Question

a brick of mass 2kg slides down an incline of height 5m and angle 30.if the coefficient of frictionof the incline is 1/2√3 the velocity of the block at bottom of incline is?

Answer 1

Given:

Mass of brick = 2 kg.

Height of inclined plane is 5 m , angle of inclination is 30°.

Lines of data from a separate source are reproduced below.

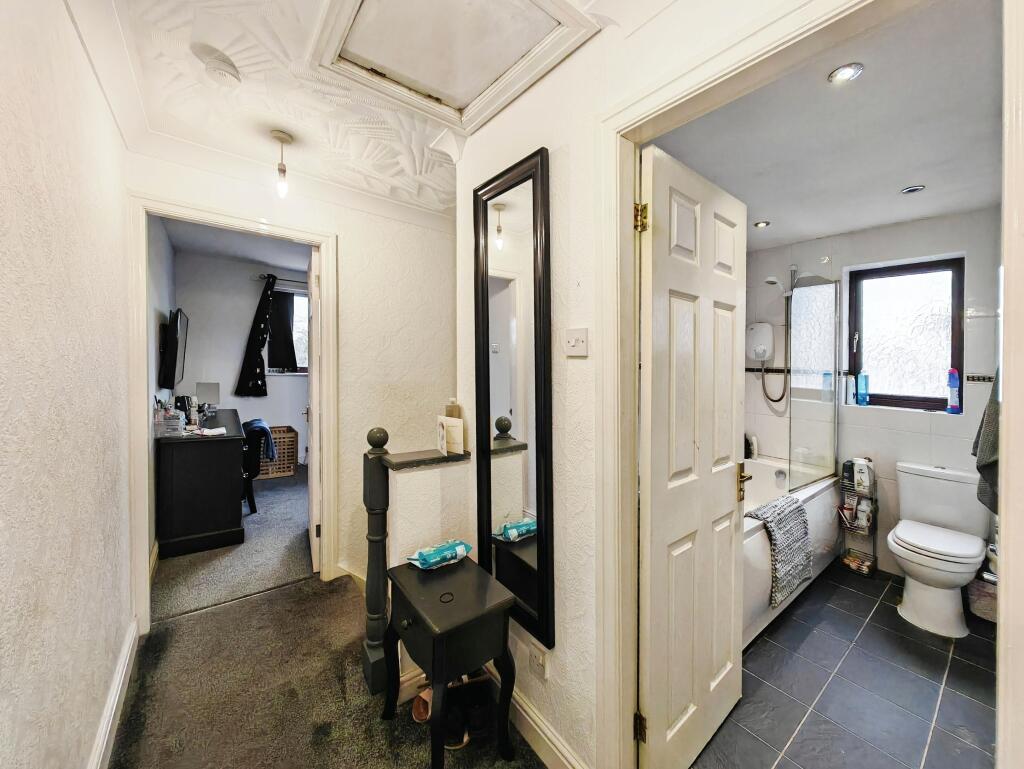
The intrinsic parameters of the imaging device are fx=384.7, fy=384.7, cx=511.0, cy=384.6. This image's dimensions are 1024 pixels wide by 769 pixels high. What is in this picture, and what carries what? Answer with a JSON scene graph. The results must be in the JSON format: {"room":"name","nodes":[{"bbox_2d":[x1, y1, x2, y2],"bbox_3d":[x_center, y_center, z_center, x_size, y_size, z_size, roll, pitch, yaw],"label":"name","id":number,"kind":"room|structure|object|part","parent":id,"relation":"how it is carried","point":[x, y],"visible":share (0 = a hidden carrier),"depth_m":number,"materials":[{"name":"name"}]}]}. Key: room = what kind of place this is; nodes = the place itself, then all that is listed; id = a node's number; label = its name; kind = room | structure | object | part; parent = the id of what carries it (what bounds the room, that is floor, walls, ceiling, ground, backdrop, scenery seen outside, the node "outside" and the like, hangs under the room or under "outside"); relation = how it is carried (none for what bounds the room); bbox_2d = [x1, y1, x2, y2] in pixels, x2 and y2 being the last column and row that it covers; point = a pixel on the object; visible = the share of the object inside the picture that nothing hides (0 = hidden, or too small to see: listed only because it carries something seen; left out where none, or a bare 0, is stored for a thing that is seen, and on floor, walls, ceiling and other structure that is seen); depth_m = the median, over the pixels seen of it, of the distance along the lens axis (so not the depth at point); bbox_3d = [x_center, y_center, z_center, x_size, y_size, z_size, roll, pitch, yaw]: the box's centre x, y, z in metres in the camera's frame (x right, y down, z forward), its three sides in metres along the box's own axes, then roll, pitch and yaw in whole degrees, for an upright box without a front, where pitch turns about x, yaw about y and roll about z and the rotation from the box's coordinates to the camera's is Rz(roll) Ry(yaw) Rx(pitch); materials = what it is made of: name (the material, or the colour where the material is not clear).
{"room":"hallway","nodes":[
{"label":"hallway","id":0,"kind":"room"},
{"bbox_2d":[0,0,132,768],"bbox_3d":[-0.932,0.031,0.512,0.130,2.647,3.851,-1,2,-37],"label":"left wall","id":1,"kind":"structure","parent":0,"point":[3,497],"depth_m":1.05,"materials":[{"name":"white paint"}]},
{"bbox_2d":[87,617,140,768],"bbox_3d":[-0.957,1.255,0.721,0.020,0.130,3.022,-1,2,-37],"label":"baseboard","id":2,"kind":"structure","parent":1,"relation":"attached to","point":[108,727],"depth_m":1.46,"materials":[{"name":"white paint"}]},
{"bbox_2d":[146,217,174,549],"bbox_3d":[-2.889,-0.122,3.049,0.128,2.692,3.034,-1,2,-37],"label":"bedroom left wall","id":3,"kind":"structure","parent":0,"point":[158,271],"depth_m":2.99,"materials":[{"name":"grey paint"}]},
{"bbox_2d":[159,307,188,388],"bbox_3d":[-2.879,-0.289,3.273,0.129,0.649,0.830,-1,2,-37],"label":"television","id":4,"kind":"object","parent":3,"relation":"attached to","point":[175,334],"visible":0.99,"depth_m":3.07,"materials":[{"name":"black plastic"}]},
{"bbox_2d":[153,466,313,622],"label":"bedroom floor","id":5,"kind":"structure","parent":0,"point":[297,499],"depth_m":2.74,"materials":[{"name":"grey carpet"}]},
{"bbox_2d":[157,408,245,558],"bbox_3d":[-2.676,0.775,3.398,0.529,0.871,1.490,-1,2,-37],"label":"desk","id":6,"kind":"object","parent":5,"relation":"on","point":[198,446],"visible":0.9,"depth_m":2.81,"materials":[{"name":"black wood"}]},
{"bbox_2d":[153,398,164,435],"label":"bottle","id":7,"kind":"object","parent":6,"relation":"on","point":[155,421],"visible":0.95,"depth_m":2.73,"materials":[{"name":"clear"}]},
{"bbox_2d":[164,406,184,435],"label":"plastic organizer","id":8,"kind":"object","parent":6,"relation":"on","point":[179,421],"visible":0.99,"depth_m":2.75,"materials":[{"name":"clear plastic"}]},
{"bbox_2d":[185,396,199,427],"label":"bottle","id":9,"kind":"object","parent":6,"relation":"on","point":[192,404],"visible":0.98,"depth_m":3.14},
{"bbox_2d":[195,382,219,411],"bbox_3d":[-3.128,0.140,3.973,0.210,0.329,0.154,-1,2,-37],"label":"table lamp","id":10,"kind":"object","parent":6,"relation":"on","point":[201,389],"visible":0.93,"depth_m":3.93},
{"bbox_2d":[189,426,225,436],"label":"paper","id":11,"kind":"object","parent":6,"relation":"on","point":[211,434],"visible":0.99,"depth_m":2.88,"materials":[{"name":"white paper"}]},
{"bbox_2d":[240,423,265,512],"bbox_3d":[-2.666,0.785,3.683,0.529,0.810,0.564,-1,2,-37],"label":"chair","id":12,"kind":"object","parent":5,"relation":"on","point":[250,476],"visible":0.38,"depth_m":3.57,"materials":[{"name":"black wood"}]},
{"bbox_2d":[244,418,275,460],"bbox_3d":[-2.677,0.571,4.084,0.270,0.345,0.410,-1,2,-37],"label":"blue cloth","id":13,"kind":"object","parent":12,"relation":"on","point":[259,421],"visible":0.72,"depth_m":3.98,"materials":[{"name":"blue fabric"}]},
{"bbox_2d":[258,426,298,477],"bbox_3d":[-2.946,0.838,4.777,0.451,0.534,0.415,-1,2,-37],"label":"wicker basket","id":14,"kind":"object","parent":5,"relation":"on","point":[291,436],"visible":0.65,"depth_m":4.67,"materials":[{"name":"brown wicker"}]},
{"bbox_2d":[162,217,309,272],"bbox_3d":[-1.918,-1.465,3.578,2.362,0.112,3.283,-1,2,-37],"label":"bedroom ceiling","id":15,"kind":"structure","parent":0,"point":[237,254],"depth_m":3.96,"materials":[{"name":"paint"}]},
{"bbox_2d":[175,253,310,465],"bbox_3d":[-2.907,-0.193,5.103,2.752,2.791,0.135,-1,2,-37],"label":"bedroom wall","id":16,"kind":"structure","parent":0,"point":[233,370],"depth_m":4.64,"materials":[{"name":"paint"}]},
{"bbox_2d":[255,273,305,283],"bbox_3d":[-2.643,-1.347,5.137,1.244,0.053,0.121,-1,2,-37],"label":"curtain rod","id":17,"kind":"object","parent":16,"relation":"attached to","point":[261,277],"visible":0.55,"depth_m":4.85,"materials":[{"name":"black metal"}]},
{"bbox_2d":[235,274,276,395],"bbox_3d":[-3.104,-0.588,4.753,0.439,1.458,0.116,-1,2,-37],"label":"curtain","id":18,"kind":"object","parent":17,"relation":"hanging from","point":[261,313],"visible":0.98,"depth_m":4.74,"materials":[{"name":"black fabric"}]},
{"bbox_2d":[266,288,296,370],"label":"dark curtain","id":19,"kind":"object","parent":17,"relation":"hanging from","point":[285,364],"visible":0.83,"depth_m":5.01,"materials":[{"name":"black fabric"}]},
{"bbox_2d":[269,289,308,374],"bbox_3d":[-2.721,-0.689,5.230,1.023,1.168,0.139,-1,2,-37],"label":"bedroom window","id":20,"kind":"structure","parent":16,"relation":"in","point":[304,317],"depth_m":5.13,"materials":[{"name":"glass"}]},
{"bbox_2d":[129,148,455,612],"bbox_3d":[-1.150,-0.049,2.478,1.924,2.706,0.125,-1,2,-37],"label":"hallway end wall","id":21,"kind":"structure","parent":0,"point":[345,222],"depth_m":2.57,"materials":[{"name":"white paint"}]},
{"bbox_2d":[127,191,339,635],"bbox_3d":[-1.544,0.187,2.207,0.978,2.202,0.173,-1,2,-37],"label":"bedroom door frame","id":22,"kind":"structure","parent":21,"relation":"attached to","point":[143,438],"depth_m":1.98,"materials":[{"name":"white paint"}]},
{"bbox_2d":[306,248,320,574],"bbox_3d":[-1.440,0.195,2.845,0.159,2.132,0.775,-1,1,-26],"label":"bedroom door","id":23,"kind":"structure","parent":22,"relation":"attached to","point":[315,320],"depth_m":2.53,"materials":[{"name":"white paint"}]},
{"bbox_2d":[111,463,538,766],"bbox_3d":[-0.301,1.373,0.936,1.975,0.106,3.915,-1,2,-37],"label":"hallway floor","id":24,"kind":"structure","parent":0,"point":[203,620],"depth_m":1.62,"materials":[{"name":"carpet"}]},
{"bbox_2d":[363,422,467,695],"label":"newel post","id":25,"kind":"object","parent":24,"relation":"on","point":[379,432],"visible":0.7,"depth_m":1.63,"materials":[{"name":"wood"}]},
{"bbox_2d":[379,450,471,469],"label":"ledge","id":26,"kind":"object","parent":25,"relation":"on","point":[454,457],"visible":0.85,"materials":[{"name":"grey wood"}]},
{"bbox_2d":[436,415,463,455],"bbox_3d":[-0.275,0.223,1.736,0.086,0.156,0.125,-1,1,-26],"label":"card","id":27,"kind":"object","parent":25,"relation":"on","point":[457,423],"visible":0.98,"depth_m":1.70,"materials":[{"name":"white paper"}]},
{"bbox_2d":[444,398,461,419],"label":"bottle","id":28,"kind":"object","parent":25,"relation":"on","point":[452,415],"visible":0.49,"depth_m":1.77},
{"bbox_2d":[412,686,433,722],"bbox_3d":[-0.325,1.259,1.553,0.087,0.096,0.165,1,1,29],"label":"shoe","id":29,"kind":"object","parent":24,"relation":"on","point":[420,713],"visible":0.49,"depth_m":1.52,"materials":[{"name":"brown leather"}]},
{"bbox_2d":[383,556,515,768],"bbox_3d":[-0.241,1.027,1.428,0.343,0.569,0.430,-1,2,-37],"label":"side table","id":30,"kind":"object","parent":24,"relation":"on","point":[463,594],"visible":0.99,"depth_m":1.32,"materials":[{"name":"black wood"}]},
{"bbox_2d":[408,539,471,569],"bbox_3d":[-0.292,0.691,1.580,0.267,0.071,0.111,-1,2,-37],"label":"wipes package","id":31,"kind":"object","parent":30,"relation":"on","point":[420,558],"visible":0.99,"depth_m":1.54,"materials":[{"name":"teal plastic"}]},
{"bbox_2d":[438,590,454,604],"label":"hair tie","id":32,"kind":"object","parent":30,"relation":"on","point":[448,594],"visible":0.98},
{"bbox_2d":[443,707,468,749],"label":"shoe","id":33,"kind":"object","parent":24,"relation":"on","point":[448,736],"visible":0.44,"depth_m":1.43,"materials":[{"name":"black"}]},
{"bbox_2d":[450,675,492,744],"bbox_3d":[-0.174,1.243,1.510,0.173,0.137,0.211,0,1,-16],"label":"shoe","id":34,"kind":"object","parent":24,"relation":"on","point":[472,717],"visible":0.73,"depth_m":1.47,"materials":[{"name":"black leather"}]},
{"bbox_2d":[74,0,633,213],"bbox_3d":[-0.272,-1.208,0.959,2.390,0.155,3.795,-1,2,-37],"label":"hallway ceiling","id":35,"kind":"structure","parent":0,"point":[209,41],"depth_m":1.58,"materials":[{"name":"white paint"}]},
{"bbox_2d":[198,47,240,87],"bbox_3d":[-1.087,-1.160,1.438,0.123,0.046,0.126,-1,2,-37],"label":"smoke detector","id":36,"kind":"object","parent":35,"relation":"attached to","point":[229,77],"visible":0.98,"depth_m":1.41,"materials":[{"name":"white plastic"}]},
{"bbox_2d":[270,130,292,197],"bbox_3d":[-1.153,-1.094,1.937,0.107,0.312,0.108,-1,2,-37],"label":"pendant light","id":37,"kind":"object","parent":35,"relation":"hanging from","point":[287,140],"visible":0.99,"depth_m":1.92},
{"bbox_2d":[306,0,597,130],"bbox_3d":[-0.235,-1.169,1.256,0.688,0.072,0.804,-1,2,-37],"label":"loft hatch","id":38,"kind":"object","parent":35,"relation":"in","point":[343,32],"visible":0.97,"depth_m":1.33,"materials":[{"name":"white paint"}]},
{"bbox_2d":[451,0,821,766],"bbox_3d":[0.450,0.012,1.027,0.132,2.657,2.154,-1,2,-37],"label":"hallway right wall","id":39,"kind":"structure","parent":0,"point":[560,668],"depth_m":1.30,"materials":[{"name":"white paint"}]},
{"bbox_2d":[475,149,555,648],"bbox_3d":[-0.013,0.031,1.501,0.034,1.657,0.482,-1,2,-37],"label":"wall mirror","id":40,"kind":"object","parent":39,"relation":"attached to","point":[485,343],"visible":1,"depth_m":1.46,"materials":[{"name":"black mirror"}]},
{"bbox_2d":[478,659,584,768],"bbox_3d":[0.072,1.265,1.397,0.019,0.119,1.280,-1,2,-37],"label":"baseboard","id":41,"kind":"structure","parent":39,"relation":"attached to","point":[528,708],"depth_m":1.39,"materials":[{"name":"white paint"}]},
{"bbox_2d":[528,640,548,680],"bbox_3d":[0.094,0.974,1.353,0.014,0.107,0.076,-1,2,-37],"label":"wall socket","id":42,"kind":"object","parent":39,"relation":"attached to","point":[536,660],"visible":0.99,"depth_m":1.35,"materials":[{"name":"white plastic"}]},
{"bbox_2d":[564,327,588,356],"bbox_3d":[0.203,-0.136,1.231,0.018,0.083,0.091,-1,2,-37],"label":"light switch","id":43,"kind":"object","parent":39,"relation":"attached to","point":[571,341],"visible":0.98,"depth_m":1.23,"materials":[{"name":"white plastic"}]},
{"bbox_2d":[593,0,1012,768],"bbox_3d":[0.619,0.285,0.914,0.165,2.160,0.956,-1,2,-37],"label":"bathroom door frame","id":44,"kind":"structure","parent":39,"relation":"attached to","point":[633,463],"depth_m":1.13,"materials":[{"name":"paint"}]},
{"bbox_2d":[637,143,748,768],"bbox_3d":[0.667,0.292,1.386,0.671,2.020,0.162,-1,2,-37],"label":"bathroom door","id":45,"kind":"structure","parent":44,"relation":"attached to","point":[726,491],"depth_m":1.31,"materials":[{"name":"white paint"}]},
{"bbox_3d":[0.406,1.085,1.223,0.022,0.083,0.025,-1,2,-37],"label":"hinge","id":46,"kind":"part","parent":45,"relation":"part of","materials":[{"name":"gold metal"}]},
{"bbox_3d":[0.388,-0.498,1.164,0.029,0.081,0.031,-1,2,-37],"label":"hinge","id":47,"kind":"part","parent":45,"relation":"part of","materials":[{"name":"gold metal"}]},
{"bbox_2d":[643,0,1005,250],"bbox_3d":[1.517,-1.134,2.061,2.743,0.108,1.982,-1,2,-37],"label":"bathroom ceiling","id":48,"kind":"structure","parent":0,"point":[874,222],"depth_m":1.64,"materials":[{"name":"white paint"}]},
{"bbox_2d":[753,220,770,227],"bbox_3d":[1.727,-1.107,2.658,0.094,0.010,0.094,-1,2,-37],"label":"recessed light","id":49,"kind":"object","parent":48,"relation":"in","point":[760,224],"visible":0.99,"depth_m":2.65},
{"bbox_2d":[828,62,864,83],"bbox_3d":[1.164,-1.084,1.342,0.098,0.011,0.098,-1,2,-37],"label":"recessed light","id":50,"kind":"object","parent":48,"relation":"in","point":[842,72],"visible":0.99,"depth_m":1.34,"materials":[{"name":"white metal"}]},
{"bbox_2d":[900,184,924,194],"bbox_3d":[2.228,-1.083,2.135,0.094,0.011,0.095,-1,2,-37],"label":"recessed light","id":51,"kind":"object","parent":48,"relation":"in","point":[908,191],"visible":0.98,"depth_m":2.13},
{"bbox_2d":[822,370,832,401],"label":"shampoo bottle","id":52,"kind":"object","parent":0,"point":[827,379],"visible":0.77,"depth_m":2.92,"materials":[{"name":"plastic"}]},
{"bbox_2d":[695,562,996,768],"bbox_3d":[1.561,1.367,1.952,2.590,0.103,1.871,-1,2,-37],"label":"tiled floor","id":53,"kind":"structure","parent":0,"point":[861,594],"depth_m":1.66,"materials":[{"name":"grey tile"}]},
{"bbox_2d":[741,456,840,646],"bbox_3d":[1.410,0.982,2.542,1.752,0.595,0.882,-1,2,-37],"label":"bathtub","id":54,"kind":"object","parent":53,"relation":"on","point":[756,535],"visible":0.27,"depth_m":2.45,"materials":[{"name":"white plastic"}]},
{"bbox_2d":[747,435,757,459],"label":"shampoo bottle","id":55,"kind":"object","parent":54,"relation":"on","point":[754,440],"visible":0.86,"depth_m":3.23,"materials":[{"name":"white"}]},
{"bbox_2d":[745,492,812,603],"bbox_3d":[1.458,0.867,2.116,0.447,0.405,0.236,-1,2,-37],"label":"bath mat","id":56,"kind":"object","parent":54,"relation":"on","point":[799,510],"visible":0.89,"depth_m":2.04,"materials":[{"name":"grey fabric"}]},
{"bbox_2d":[789,275,840,489],"bbox_3d":[2.094,-0.019,2.658,0.458,1.343,0.100,-1,2,-37],"label":"shower screen","id":57,"kind":"object","parent":54,"relation":"on","point":[816,313],"visible":0.97,"depth_m":2.66,"materials":[{"name":"clear glass"}]},
{"bbox_2d":[838,458,878,576],"bbox_3d":[2.412,0.907,2.683,0.190,0.760,0.191,-1,2,-37],"label":"storage rack","id":58,"kind":"object","parent":53,"relation":"on","point":[872,533],"visible":0.73,"depth_m":2.66,"materials":[{"name":"metal"}]},
{"bbox_2d":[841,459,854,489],"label":"bottle","id":59,"kind":"object","parent":58,"relation":"in","point":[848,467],"visible":0.73,"depth_m":2.74,"materials":[{"name":"black plastic"}]},
{"bbox_2d":[853,457,871,492],"bbox_3d":[2.404,0.616,2.640,0.091,0.217,0.077,1,2,40],"label":"shampoo bottle","id":60,"kind":"object","parent":58,"relation":"in","point":[863,480],"visible":0.97,"depth_m":2.61,"materials":[{"name":"white plastic"}]},
{"bbox_2d":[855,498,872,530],"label":"toiletry bottle","id":61,"kind":"object","parent":58,"relation":"in","point":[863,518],"visible":0.89,"depth_m":2.66,"materials":[{"name":"white plastic"}]},
{"bbox_2d":[887,459,990,637],"bbox_3d":[2.436,0.910,2.207,0.722,0.794,0.419,-1,2,-37],"label":"toilet","id":62,"kind":"object","parent":53,"relation":"on","point":[917,537],"visible":0.99,"depth_m":2.14,"materials":[{"name":"white ceramic"}]},
{"bbox_2d":[965,572,997,622],"bbox_3d":[2.703,1.199,2.155,0.213,0.206,0.216,-1,2,-37],"label":"storage basket","id":63,"kind":"object","parent":53,"relation":"on","point":[986,598],"visible":0.57,"depth_m":2.14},
{"bbox_2d":[740,206,1002,580],"bbox_3d":[2.553,0.013,2.816,0.209,2.553,1.983,-1,2,-37],"label":"bathroom wall","id":64,"kind":"structure","parent":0,"point":[954,427],"depth_m":2.65,"materials":[{"name":"white tile"}]},
{"bbox_2d":[746,322,773,361],"bbox_3d":[2.071,-0.353,3.235,0.130,0.302,0.223,-1,2,-37],"label":"electric shower","id":65,"kind":"object","parent":64,"relation":"attached to","point":[762,336],"visible":0.99,"depth_m":3.20,"materials":[{"name":"white plastic"}]},
{"bbox_2d":[759,264,798,411],"bbox_3d":[2.155,-0.387,3.074,0.266,1.130,0.268,-1,2,-37],"label":"shower head","id":66,"kind":"object","parent":64,"relation":"attached to","point":[766,282],"visible":0.91,"depth_m":3.07},
{"bbox_2d":[846,256,963,411],"bbox_3d":[2.736,-0.329,2.691,0.110,1.036,0.601,-1,2,-37],"label":"bathroom window","id":67,"kind":"structure","parent":64,"relation":"in","point":[939,400],"depth_m":2.68,"materials":[{"name":"glass"}]},
{"bbox_2d":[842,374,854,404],"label":"bottle","id":68,"kind":"object","parent":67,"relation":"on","point":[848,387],"visible":0.98,"depth_m":2.85,"materials":[{"name":"white plastic"}]},
{"bbox_2d":[856,373,868,405],"bbox_3d":[2.587,0.033,2.837,0.069,0.239,0.058,1,1,35],"label":"blue bottle","id":69,"kind":"object","parent":67,"relation":"on","point":[863,400],"visible":0.99,"depth_m":2.82,"materials":[{"name":"blue plastic"}]},
{"bbox_2d":[947,368,960,413],"bbox_3d":[2.825,0.036,2.458,0.060,0.289,0.062,1,1,35],"label":"spray bottle","id":70,"kind":"object","parent":67,"relation":"on","point":[954,385],"visible":0.99,"depth_m":2.44,"materials":[{"name":"plastic"}]},
{"bbox_2d":[972,369,999,513],"bbox_3d":[2.209,0.196,1.692,0.487,0.706,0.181,-1,2,-37],"label":"towel","id":71,"kind":"object","parent":64,"relation":"hanging from","point":[992,421],"visible":0.59,"depth_m":1.70,"materials":[{"name":"grey fabric"}]}
]}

Coefficient of friction = 1/(2√3)

To find:

Velocity of the brick at the bottom of the incline.

Calculation:

Considering the Free-Body Diagram of the block and incline system , we can say :

$\therefore \: mg \sin( \theta) - \mu mg \cos( \theta) = ma$

Cancelling common terms :

$= > \: g \sin( \theta) - \mu g \cos( \theta) = a$

$= > \: a = g \sin( 30 \degree) - \mu g \cos( 30\degree)$

$= > \: a = g \bigg \{\sin( 30 \degree) - \dfrac{1}{2 \sqrt{3} } \times \cos( 30\degree) \bigg \}$

$= > \: a = g \bigg \{ \dfrac{1}{2} - ( \dfrac{1}{2 \sqrt{3} } \times \dfrac{ \sqrt{3} }{2} ) \bigg \}$

$= > \: a = g \bigg \{ \dfrac{1}{2} - \dfrac{1}{4} \bigg \}$

$= > \: a = \dfrac{g}{4}$

Using trigonometry , we can find out the length of the inclined plane :

$\therefore \: \dfrac{5}{d} = \sin(30 \degree) \\ = > d = 10 \: m$

Applying Equation Of Kinematics :

$\therefore \: {v}^{2} = {u}^{2} + 2ad$

$= > {v}^{2} = {0}^{2} + \{ 2 \times ( \dfrac{g}{4} ) \times 10 \}$

$= > {v}^{2} = 50$

$= > v = 7.07 \: m {s}^{ - 1}$

So , final answer is :

Velocity at bottom of inclined plane is 7.07 m/s.